Frontline Climate Justice groups have been making these kinds of statements for several decades and they have consistently been against the Paris Accords because it isn’t a strong enough framework to fight the Climate Crisis. What follows is their assessment of the Paris Accords back in 2015:

The Paris Climate Agreement of December 2015 is a dangerous distraction that threatens all of us. Marked by the heavy influence of the fossil fuel industry, the deal reached at the United Nations Framework Convention on Climate Change (UNFCCC) never mentions the need to curb extractive energy, and sets goals far below those needed to avert a global catastrophe. The agreement signed by 196 countries does acknowledge the global urgency of the climate crisis, and reflects the strength of the climate movement. But the accord that came out of the UNFCC’s 21st Conference of Parties (COP21) ignores the roots of the crisis, and the very people who have the experience and determination to solve it.
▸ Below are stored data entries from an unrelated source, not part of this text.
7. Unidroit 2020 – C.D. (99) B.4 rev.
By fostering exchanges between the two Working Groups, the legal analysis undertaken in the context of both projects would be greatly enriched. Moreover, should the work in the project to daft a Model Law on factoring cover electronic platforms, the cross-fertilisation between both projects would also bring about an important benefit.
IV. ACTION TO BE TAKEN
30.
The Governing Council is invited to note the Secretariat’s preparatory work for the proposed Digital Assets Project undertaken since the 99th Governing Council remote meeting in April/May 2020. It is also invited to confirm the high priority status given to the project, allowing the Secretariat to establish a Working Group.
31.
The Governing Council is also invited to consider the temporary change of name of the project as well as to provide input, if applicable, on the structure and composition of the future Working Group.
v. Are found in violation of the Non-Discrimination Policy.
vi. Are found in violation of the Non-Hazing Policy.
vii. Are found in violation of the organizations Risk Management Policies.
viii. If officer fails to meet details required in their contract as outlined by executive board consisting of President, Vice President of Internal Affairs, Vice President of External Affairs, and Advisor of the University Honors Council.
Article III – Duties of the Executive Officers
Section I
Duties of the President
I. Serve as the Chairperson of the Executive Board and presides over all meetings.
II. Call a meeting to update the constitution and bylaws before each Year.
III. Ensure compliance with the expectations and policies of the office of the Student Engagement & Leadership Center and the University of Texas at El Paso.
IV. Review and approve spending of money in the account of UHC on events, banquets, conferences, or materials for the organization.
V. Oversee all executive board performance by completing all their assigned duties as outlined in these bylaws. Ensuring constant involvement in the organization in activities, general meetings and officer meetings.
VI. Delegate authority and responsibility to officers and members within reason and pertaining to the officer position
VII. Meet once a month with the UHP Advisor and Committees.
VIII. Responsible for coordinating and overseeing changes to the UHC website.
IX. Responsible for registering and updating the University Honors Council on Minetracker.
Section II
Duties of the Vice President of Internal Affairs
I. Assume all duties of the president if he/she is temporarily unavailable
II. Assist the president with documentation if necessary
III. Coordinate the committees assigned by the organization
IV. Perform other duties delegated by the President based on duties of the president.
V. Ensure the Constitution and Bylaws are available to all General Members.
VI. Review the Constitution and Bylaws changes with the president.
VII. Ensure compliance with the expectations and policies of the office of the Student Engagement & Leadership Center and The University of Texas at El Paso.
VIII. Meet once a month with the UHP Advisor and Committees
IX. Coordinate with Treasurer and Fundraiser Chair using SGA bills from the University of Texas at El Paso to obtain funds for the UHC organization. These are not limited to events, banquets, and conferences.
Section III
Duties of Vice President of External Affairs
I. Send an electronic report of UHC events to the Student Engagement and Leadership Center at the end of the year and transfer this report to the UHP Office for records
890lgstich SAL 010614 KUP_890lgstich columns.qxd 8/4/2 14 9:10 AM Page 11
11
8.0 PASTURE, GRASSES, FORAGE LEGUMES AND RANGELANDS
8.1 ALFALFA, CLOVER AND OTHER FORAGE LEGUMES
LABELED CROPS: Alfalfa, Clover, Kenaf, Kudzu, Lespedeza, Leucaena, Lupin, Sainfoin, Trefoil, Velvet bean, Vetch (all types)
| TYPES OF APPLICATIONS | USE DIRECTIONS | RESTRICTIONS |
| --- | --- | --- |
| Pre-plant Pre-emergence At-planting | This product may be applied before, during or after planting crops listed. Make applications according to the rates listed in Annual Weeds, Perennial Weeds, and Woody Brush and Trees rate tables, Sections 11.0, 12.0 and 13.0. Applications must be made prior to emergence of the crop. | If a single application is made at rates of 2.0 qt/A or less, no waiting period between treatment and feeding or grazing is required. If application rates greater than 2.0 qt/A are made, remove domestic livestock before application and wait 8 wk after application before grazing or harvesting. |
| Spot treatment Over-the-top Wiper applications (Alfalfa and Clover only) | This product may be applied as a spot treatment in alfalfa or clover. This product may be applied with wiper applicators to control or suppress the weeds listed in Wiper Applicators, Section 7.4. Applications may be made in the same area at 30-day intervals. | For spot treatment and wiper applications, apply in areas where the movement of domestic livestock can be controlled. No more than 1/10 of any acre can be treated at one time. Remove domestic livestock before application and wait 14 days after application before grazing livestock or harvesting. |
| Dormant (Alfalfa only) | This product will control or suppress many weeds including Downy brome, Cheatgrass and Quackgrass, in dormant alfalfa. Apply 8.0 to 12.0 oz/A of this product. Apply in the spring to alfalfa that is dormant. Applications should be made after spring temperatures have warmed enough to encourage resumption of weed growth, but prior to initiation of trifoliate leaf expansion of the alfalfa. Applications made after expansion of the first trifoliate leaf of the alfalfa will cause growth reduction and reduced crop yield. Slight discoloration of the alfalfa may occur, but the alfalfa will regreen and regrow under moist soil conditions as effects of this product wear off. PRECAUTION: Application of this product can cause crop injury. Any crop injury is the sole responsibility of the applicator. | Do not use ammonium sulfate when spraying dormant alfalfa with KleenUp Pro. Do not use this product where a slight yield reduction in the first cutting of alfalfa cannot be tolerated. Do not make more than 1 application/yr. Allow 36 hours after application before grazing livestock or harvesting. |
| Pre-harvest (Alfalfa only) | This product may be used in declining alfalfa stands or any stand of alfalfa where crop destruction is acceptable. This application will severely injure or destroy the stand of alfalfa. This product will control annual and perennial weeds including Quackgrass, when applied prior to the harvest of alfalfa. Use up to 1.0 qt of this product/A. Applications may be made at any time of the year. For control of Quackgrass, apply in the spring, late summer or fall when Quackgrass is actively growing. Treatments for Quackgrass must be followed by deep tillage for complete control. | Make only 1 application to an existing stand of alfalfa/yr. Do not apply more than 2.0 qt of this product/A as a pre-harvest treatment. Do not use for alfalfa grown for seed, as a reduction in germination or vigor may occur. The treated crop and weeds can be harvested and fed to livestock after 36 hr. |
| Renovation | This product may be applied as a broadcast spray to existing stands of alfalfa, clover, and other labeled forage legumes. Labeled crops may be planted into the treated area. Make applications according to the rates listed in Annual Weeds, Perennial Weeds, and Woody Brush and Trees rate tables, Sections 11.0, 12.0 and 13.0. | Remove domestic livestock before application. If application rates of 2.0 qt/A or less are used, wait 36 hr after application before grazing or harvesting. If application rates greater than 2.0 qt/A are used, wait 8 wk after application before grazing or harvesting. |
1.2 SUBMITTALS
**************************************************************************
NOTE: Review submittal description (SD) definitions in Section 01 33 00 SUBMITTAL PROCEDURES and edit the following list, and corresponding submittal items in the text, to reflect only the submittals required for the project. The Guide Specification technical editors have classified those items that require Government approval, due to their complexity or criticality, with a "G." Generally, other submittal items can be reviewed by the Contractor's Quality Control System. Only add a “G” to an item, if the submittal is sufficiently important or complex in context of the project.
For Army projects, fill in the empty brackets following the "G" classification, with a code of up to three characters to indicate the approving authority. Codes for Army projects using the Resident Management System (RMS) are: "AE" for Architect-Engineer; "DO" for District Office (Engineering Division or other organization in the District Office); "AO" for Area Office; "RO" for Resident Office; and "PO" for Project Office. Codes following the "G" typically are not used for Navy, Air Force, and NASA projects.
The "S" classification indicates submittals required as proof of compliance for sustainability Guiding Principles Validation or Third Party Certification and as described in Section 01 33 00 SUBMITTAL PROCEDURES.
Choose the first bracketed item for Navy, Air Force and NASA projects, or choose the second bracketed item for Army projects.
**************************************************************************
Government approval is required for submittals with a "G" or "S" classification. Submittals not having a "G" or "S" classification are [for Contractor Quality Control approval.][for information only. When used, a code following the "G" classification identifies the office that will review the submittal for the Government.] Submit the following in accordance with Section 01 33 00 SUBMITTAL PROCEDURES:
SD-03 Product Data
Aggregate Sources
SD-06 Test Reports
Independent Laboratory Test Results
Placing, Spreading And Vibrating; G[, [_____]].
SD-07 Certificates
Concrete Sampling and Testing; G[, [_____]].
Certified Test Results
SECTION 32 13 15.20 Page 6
Our analysis of the Paris Agreement echoes critiques from social movements around the world, led by those most impacted by both climate disruption and the false promises that governments and corporate interests promote in its wake.  In order to effectively develop and support our next organizing steps, we must have a clear and honest understanding of the challenges and conditions we are facing. We have five core concerns with the content of the Paris Agreement:

The Agreement relies  on voluntary versus mandatory emission cuts  that do not meet targets scientists say are necessary to avoid  climate catastrophe.

The Agreement advances pollution trading  mechanisms that allow polluters to purchase “offsets” and continue extremely dangerous levels of emissions.

The Agreement relies  on dirty energies and false  promises including hydraulic  fracturing  (fracking), nuclear  power, agro-fuels, carbon  capture and sequestration and other  technological proposals that pose serious ecological risks.

The operating text  of the Agreement omits any mention of human rights  or the rights  of Indigenous Peoples and women.

The Agreement weakens or strips  the rights  of reparations owed to the Global South by the Global North.

Again, we cannot be content with just returning to the business as usual norm. We really need to listen to those on the frontlines of the Climate Justice Movement!